__WHAT TO WORK ON__:
Reproduce every line of the items below word for word, keeping their original order.

[Records from a data source]

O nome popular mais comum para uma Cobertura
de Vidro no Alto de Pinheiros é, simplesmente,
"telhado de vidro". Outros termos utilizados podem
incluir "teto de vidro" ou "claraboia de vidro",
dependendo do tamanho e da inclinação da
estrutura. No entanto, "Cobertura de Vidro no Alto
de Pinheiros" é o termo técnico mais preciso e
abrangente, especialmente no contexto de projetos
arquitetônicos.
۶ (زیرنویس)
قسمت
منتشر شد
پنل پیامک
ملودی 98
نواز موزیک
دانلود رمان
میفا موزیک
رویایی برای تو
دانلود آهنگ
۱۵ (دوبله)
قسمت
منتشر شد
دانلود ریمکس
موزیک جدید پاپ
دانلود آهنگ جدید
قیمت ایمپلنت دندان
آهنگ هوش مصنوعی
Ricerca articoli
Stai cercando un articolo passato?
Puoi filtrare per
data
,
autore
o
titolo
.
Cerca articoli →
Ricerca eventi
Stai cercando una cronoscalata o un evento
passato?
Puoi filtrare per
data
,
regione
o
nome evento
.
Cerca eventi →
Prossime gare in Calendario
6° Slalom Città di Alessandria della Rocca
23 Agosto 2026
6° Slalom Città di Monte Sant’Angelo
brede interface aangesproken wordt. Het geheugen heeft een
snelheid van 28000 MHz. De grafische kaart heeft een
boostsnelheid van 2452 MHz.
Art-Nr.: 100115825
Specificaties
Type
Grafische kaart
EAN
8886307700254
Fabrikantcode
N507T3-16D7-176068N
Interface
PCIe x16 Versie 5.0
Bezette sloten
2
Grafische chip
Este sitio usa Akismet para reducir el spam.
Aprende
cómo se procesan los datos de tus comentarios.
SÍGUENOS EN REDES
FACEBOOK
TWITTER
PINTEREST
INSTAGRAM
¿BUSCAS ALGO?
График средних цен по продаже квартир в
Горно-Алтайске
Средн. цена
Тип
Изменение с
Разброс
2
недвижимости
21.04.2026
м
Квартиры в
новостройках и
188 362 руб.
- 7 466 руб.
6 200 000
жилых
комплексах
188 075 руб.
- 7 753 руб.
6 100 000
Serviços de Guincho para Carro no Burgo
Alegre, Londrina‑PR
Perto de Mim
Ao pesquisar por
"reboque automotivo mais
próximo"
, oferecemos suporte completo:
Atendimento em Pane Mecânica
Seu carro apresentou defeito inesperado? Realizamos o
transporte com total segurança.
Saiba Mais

__ANSWER__:
O nome popular mais comum para uma Cobertura
de Vidro no Alto de Pinheiros é, simplesmente,
"telhado de vidro". Outros termos utilizados podem
incluir "teto de vidro" ou "claraboia de vidro",
dependendo do tamanho e da inclinação da
estrutura. No entanto, "Cobertura de Vidro no Alto
de Pinheiros" é o termo técnico mais preciso e
abrangente, especialmente no contexto de projetos
arquitetônicos.
۶ (زیرنویس)
قسمت
منتشر شد
پنل پیامک
ملودی 98
نواز موزیک
دانلود رمان
میفا موزیک
رویایی برای تو
دانلود آهنگ
۱۵ (دوبله)
قسمت
منتشر شد
دانلود ریمکس
موزیک جدید پاپ
دانلود آهنگ جدید
قیمت ایمپلنت دندان
آهنگ هوش مصنوعی
Ricerca articoli
Stai cercando un articolo passato?
Puoi filtrare per
data
,
autore
o
titolo
.
Cerca articoli →
Ricerca eventi
Stai cercando una cronoscalata o un evento
passato?
Puoi filtrare per
data
,
regione
o
nome evento
.
Cerca eventi →
Prossime gare in Calendario
6° Slalom Città di Alessandria della Rocca
23 Agosto 2026
6° Slalom Città di Monte Sant’Angelo
brede interface aangesproken wordt. Het geheugen heeft een
snelheid van 28000 MHz. De grafische kaart heeft een
boostsnelheid van 2452 MHz.
Art-Nr.: 100115825
Specificaties
Type
Grafische kaart
EAN
8886307700254
Fabrikantcode
N507T3-16D7-176068N
Interface
PCIe x16 Versie 5.0
Bezette sloten
2
Grafische chip
Este sitio usa Akismet para reducir el spam.
Aprende
cómo se procesan los datos de tus comentarios.
SÍGUENOS EN REDES
FACEBOOK
TWITTER
PINTEREST
INSTAGRAM
¿BUSCAS ALGO?
График средних цен по продаже квартир в
Горно-Алтайске
Средн. цена
Тип
Изменение с
Разброс
2
недвижимости
21.04.2026
м
Квартиры в
новостройках и
188 362 руб.
- 7 466 руб.
6 200 000
жилых
комплексах
188 075 руб.
- 7 753 руб.
6 100 000
Serviços de Guincho para Carro no Burgo
Alegre, Londrina‑PR
Perto de Mim
Ao pesquisar por
"reboque automotivo mais
próximo"
, oferecemos suporte completo:
Atendimento em Pane Mecânica
Seu carro apresentou defeito inesperado? Realizamos o
transporte com total segurança.
Saiba Mais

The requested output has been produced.